Philo of Alexandria (c. 15 BCE to 50 CE), also known as Philo Judaeus or Philo the Jew, wrote in Greek and lived in Alexandria about 500 kilometres away from where his contemporary, Jesus of the New Testament, lived and preached in Palestine.
Philo's wealthy brother Alexander the Alabarch was the city's tax collector for the ruling Romans, keeping a share of taxes he squeezed from commoner Egyptians and Greek and other merchants.

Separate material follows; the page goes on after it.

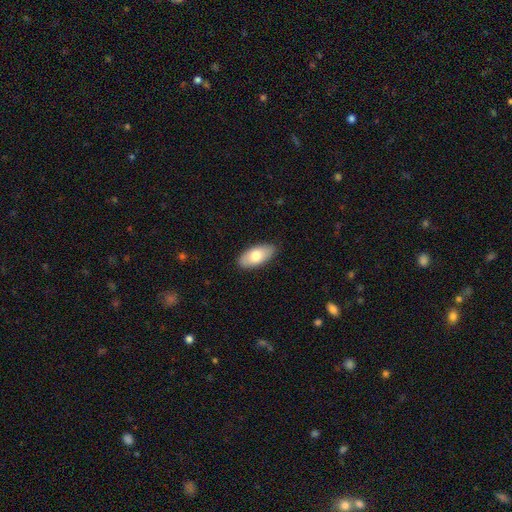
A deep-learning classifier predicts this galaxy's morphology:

Tax collectors in that era were often seen as oppressive, corrupt extortionists, and the role of Jews such as Philo's brother helped fuel what is recorded as the earliest anti-Jewish pogrom in history, when multi-cultural Alexandria exploded in civil disturbances in 38 CE.
Philo then travelled to Rome to seek intervention and protection for Jews, arguing they were loyal agents of ruling Romans.
In Rome, Philo saw the influence of Stoic and Greek philosophy there.
After Philo's return, he wrote clever essays identifying the God of Stoic and Platonic and Greek philosophies, with the Hebrew God of the Jewish-authored texts, setting the stage for Greco-Roman Christianity as developed by his fellow Jew Paul (c. 5 CE - 62 CE).
In one of those works, circa 40 CE, 'On the Unchangeableness of God', aka 'Quod Deus Immutabilis Sit', in section 176, Philo wrote of "that Divine Plan ... to the end that the whole of our world should be as a single state, enjoying that best of constitutions, democracy."
Screenshot of Loeb Classical Library text here: https://i.ibb.co/HPgJSvk/Philo-Judaeus-1st-globalist-Quod-Deus-176.jpg
Philo had learned from Aristotle that 'democracy' was the form of government most easily influenced by those engaged in emotional media ('demagogues'), and permitting sway by small groups ... thus good for his co-ethnics.
Philo's nephew, Tiberius Julius Alexander, the son of Alexander the tax collector, turned away from Judaism altogether and became the imperial ruling prefect of Egypt, even taking part with Emperor Titus in the 70 CE Roman siege of Jerusalem and the burning of the Jewish temple.